— start of Given text —

Synthesis in VLSI is the essential process that converts Register Transfer Level (RTL) code, commonly written in Verilog, into a gate-level netlist that is customized for a specific technology. This transformation is not only crucial but also needs to meet important constraints related to area, timing, and power. Let’s dive deeper into the concept and its importance.

Why is Synthesis in VLSI Important?

Synthesis in VLSI bridges the gap between high-level design representations and the final gate-level implementation of a circuit. It ensures that the circuit meets the required specifications in terms of performance, area, and power consumption. The process involves several key tasks, such as logic optimization, technology mapping, and timing analysis, all aimed at enhancing the circuit’s efficiency and reliability.

Types of Synthesis in VLSI

There are two main types of synthesis techniques used to convert RTL code into a gate-level netlist:

1. Logic Synthesis
2. Physical Aware Synthesis

Logic Synthesis in VLSI

Logic Synthesis is the process where RTL code is transformed into a gate-level netlist using specialized tools and techniques. The goal of logic synthesis is to optimize the design by reducing complexity while ensuring that it meets area, timing, and power constraints.

Common tools used in logic synthesis include:

• Genus by Cadence
• Design Compiler by Synopsys

A newer tool gaining popularity is Fusion Compiler by Synopsys, which combines the capabilities of synthesis and place-and-route (PnR) into a single solution.

Logic Synthesis Flow

The typical steps in the logic synthesis process are:

1. Import Input Files (RTL code and .lib files)

— end of Given text —
— start of Items —

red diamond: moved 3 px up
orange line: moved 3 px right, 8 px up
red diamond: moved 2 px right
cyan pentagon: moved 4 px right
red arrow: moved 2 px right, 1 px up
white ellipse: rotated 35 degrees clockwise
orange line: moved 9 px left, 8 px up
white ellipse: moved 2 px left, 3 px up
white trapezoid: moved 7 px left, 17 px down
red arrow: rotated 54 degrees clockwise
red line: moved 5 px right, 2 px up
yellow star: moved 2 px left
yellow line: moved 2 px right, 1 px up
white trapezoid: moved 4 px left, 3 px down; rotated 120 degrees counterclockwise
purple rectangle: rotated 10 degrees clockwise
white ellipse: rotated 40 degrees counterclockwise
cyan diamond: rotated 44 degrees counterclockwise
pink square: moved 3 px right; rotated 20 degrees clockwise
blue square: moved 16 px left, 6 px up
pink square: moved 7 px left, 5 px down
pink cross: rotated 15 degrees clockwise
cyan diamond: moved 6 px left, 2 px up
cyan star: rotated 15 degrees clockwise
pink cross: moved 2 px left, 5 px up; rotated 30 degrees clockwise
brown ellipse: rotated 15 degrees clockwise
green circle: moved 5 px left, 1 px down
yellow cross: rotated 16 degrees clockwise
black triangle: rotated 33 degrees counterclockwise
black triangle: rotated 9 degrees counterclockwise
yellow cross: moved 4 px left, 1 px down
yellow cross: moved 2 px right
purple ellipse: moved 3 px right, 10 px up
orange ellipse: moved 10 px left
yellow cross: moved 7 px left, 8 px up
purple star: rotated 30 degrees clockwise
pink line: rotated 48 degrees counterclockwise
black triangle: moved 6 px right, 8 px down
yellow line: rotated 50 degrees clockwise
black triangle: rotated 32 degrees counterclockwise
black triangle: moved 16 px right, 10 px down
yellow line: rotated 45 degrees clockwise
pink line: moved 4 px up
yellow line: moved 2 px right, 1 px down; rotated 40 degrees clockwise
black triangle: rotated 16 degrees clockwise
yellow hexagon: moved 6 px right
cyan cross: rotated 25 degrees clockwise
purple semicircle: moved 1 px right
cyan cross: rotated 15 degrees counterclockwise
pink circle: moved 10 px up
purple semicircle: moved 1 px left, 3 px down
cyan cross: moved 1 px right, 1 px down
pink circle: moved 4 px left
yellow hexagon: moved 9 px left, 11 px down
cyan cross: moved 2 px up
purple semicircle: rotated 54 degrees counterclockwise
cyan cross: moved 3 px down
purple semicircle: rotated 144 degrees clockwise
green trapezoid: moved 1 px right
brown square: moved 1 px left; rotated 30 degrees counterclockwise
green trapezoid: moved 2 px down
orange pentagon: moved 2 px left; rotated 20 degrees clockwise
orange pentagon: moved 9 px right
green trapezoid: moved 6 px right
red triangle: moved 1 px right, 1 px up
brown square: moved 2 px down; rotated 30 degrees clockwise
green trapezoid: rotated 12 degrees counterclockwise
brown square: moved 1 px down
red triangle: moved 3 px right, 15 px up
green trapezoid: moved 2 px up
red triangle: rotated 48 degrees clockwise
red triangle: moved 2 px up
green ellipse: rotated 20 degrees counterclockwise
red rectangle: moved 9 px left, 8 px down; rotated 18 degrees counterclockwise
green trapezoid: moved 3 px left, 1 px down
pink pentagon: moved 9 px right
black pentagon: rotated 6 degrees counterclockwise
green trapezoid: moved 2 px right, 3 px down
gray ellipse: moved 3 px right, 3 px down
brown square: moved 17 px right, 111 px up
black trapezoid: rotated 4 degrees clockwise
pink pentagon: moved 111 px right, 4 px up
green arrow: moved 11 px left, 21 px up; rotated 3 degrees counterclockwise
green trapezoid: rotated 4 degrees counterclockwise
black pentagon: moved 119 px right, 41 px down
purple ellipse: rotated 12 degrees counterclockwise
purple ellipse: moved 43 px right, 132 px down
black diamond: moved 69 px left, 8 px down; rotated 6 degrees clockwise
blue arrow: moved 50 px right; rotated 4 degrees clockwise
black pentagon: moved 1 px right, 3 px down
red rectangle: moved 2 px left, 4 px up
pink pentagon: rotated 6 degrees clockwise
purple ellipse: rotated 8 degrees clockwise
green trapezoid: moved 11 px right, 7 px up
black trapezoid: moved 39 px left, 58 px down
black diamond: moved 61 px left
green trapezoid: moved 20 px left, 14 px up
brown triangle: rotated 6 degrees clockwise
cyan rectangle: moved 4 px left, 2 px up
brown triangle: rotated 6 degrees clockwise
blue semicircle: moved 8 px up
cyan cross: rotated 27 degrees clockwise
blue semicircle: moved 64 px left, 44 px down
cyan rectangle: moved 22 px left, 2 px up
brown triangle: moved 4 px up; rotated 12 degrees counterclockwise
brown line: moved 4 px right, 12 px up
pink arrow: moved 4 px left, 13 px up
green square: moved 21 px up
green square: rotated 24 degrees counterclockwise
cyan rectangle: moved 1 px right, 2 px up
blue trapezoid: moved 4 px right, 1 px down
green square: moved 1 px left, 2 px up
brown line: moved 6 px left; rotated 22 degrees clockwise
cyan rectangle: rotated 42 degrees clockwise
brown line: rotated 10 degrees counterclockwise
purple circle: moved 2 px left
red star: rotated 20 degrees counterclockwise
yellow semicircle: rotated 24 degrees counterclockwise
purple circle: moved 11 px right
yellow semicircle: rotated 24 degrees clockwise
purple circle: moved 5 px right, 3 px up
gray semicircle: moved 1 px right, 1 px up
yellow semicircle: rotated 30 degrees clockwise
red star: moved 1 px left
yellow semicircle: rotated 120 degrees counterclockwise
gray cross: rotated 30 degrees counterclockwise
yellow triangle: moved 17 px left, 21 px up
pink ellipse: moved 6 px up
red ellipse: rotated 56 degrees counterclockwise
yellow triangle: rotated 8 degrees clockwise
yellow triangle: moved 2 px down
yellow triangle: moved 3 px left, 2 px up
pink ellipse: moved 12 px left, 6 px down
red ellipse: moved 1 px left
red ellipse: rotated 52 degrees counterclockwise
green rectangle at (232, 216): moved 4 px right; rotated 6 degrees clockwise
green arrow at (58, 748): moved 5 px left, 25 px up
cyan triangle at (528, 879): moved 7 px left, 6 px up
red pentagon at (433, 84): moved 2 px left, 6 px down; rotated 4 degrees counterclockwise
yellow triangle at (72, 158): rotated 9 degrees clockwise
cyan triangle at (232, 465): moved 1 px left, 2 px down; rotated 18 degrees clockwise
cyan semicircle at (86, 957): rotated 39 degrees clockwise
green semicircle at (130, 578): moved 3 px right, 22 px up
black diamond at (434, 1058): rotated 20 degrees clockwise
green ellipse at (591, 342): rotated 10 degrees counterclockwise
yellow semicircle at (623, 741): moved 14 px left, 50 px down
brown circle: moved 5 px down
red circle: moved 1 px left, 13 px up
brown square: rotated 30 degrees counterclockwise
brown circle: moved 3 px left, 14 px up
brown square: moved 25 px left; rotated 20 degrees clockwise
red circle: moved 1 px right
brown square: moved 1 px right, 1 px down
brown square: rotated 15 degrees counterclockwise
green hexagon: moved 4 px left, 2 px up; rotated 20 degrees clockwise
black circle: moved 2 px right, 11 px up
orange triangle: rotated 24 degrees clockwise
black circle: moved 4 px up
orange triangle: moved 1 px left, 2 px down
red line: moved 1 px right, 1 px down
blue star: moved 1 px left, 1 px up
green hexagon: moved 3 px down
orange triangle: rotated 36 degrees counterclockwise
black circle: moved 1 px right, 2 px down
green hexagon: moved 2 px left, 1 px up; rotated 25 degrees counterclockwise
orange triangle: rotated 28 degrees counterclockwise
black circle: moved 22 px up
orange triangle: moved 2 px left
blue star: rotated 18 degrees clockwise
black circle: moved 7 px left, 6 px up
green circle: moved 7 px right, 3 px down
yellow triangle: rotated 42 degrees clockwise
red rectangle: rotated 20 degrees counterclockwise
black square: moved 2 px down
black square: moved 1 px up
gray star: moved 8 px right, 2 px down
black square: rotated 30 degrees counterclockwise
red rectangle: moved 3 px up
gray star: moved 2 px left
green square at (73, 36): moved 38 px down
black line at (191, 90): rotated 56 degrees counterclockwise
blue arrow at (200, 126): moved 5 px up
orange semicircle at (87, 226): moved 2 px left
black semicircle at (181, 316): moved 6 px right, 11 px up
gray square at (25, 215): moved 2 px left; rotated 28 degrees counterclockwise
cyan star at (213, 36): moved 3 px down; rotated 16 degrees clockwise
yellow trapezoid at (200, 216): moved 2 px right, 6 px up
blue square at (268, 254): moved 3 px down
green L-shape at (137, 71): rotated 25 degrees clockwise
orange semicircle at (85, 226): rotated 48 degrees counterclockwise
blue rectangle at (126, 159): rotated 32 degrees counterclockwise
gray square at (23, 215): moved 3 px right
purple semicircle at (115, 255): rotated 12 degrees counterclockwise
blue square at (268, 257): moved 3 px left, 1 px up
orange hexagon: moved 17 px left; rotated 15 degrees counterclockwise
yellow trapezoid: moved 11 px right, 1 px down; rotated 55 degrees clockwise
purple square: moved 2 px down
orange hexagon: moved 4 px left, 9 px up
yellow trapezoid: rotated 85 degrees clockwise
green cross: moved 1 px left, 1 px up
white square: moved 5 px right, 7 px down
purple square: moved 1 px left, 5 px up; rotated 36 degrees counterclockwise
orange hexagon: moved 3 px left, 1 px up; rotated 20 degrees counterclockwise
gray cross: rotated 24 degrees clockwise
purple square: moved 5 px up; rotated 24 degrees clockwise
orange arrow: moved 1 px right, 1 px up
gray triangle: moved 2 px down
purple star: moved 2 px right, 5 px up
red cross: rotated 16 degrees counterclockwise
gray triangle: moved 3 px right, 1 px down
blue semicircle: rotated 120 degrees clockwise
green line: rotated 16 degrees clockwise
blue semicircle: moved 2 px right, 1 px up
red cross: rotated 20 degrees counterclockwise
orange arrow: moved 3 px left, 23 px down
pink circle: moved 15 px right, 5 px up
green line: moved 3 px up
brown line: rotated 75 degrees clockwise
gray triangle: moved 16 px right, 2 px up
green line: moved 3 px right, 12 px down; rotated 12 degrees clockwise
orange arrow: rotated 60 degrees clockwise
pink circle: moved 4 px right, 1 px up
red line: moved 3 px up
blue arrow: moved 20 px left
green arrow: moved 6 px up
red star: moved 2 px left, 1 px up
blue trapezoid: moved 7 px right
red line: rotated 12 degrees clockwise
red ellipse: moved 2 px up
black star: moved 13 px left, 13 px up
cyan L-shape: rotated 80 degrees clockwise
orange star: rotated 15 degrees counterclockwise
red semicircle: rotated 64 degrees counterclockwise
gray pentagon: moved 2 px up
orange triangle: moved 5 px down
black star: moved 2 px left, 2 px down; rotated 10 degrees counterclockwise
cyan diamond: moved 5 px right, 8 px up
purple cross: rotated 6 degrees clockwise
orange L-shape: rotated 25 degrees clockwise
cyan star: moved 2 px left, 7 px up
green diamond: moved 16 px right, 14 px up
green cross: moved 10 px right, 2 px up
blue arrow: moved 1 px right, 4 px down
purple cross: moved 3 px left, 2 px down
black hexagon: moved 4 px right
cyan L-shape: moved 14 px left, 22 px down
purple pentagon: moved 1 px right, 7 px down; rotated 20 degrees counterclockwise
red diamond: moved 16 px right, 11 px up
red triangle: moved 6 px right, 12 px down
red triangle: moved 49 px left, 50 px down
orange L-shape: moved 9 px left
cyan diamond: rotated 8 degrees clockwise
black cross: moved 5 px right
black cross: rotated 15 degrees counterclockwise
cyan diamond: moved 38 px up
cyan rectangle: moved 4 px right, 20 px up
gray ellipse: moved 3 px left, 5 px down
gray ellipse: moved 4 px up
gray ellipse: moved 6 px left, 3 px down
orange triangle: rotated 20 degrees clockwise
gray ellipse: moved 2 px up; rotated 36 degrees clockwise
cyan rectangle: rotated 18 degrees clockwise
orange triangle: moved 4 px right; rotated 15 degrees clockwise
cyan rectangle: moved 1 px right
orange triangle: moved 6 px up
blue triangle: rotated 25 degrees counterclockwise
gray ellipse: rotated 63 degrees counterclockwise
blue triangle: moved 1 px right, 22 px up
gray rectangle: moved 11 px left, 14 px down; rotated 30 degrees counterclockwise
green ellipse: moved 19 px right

— end of Items —

The request :: Output the full text on synthesis in VLSI again, word for word, from its first sentence to its last line.

Answer below ::
Synthesis in VLSI is the essential process that converts Register Transfer Level (RTL) code, commonly written in Verilog, into a gate-level netlist that is customized for a specific technology. This transformation is not only crucial but also needs to meet important constraints related to area, timing, and power. Let’s dive deeper into the concept and its importance.

Why is Synthesis in VLSI Important?

Synthesis in VLSI bridges the gap between high-level design representations and the final gate-level implementation of a circuit. It ensures that the circuit meets the required specifications in terms of performance, area, and power consumption. The process involves several key tasks, such as logic optimization, technology mapping, and timing analysis, all aimed at enhancing the circuit’s efficiency and reliability.

Types of Synthesis in VLSI

There are two main types of synthesis techniques used to convert RTL code into a gate-level netlist:

1. Logic Synthesis
2. Physical Aware Synthesis

Logic Synthesis in VLSI

Logic Synthesis is the process where RTL code is transformed into a gate-level netlist using specialized tools and techniques. The goal of logic synthesis is to optimize the design by reducing complexity while ensuring that it meets area, timing, and power constraints.

Common tools used in logic synthesis include:

• Genus by Cadence
• Design Compiler by Synopsys

A newer tool gaining popularity is Fusion Compiler by Synopsys, which combines the capabilities of synthesis and place-and-route (PnR) into a single solution.

Logic Synthesis Flow

The typical steps in the logic synthesis process are:

1. Import Input Files (RTL code and .lib files)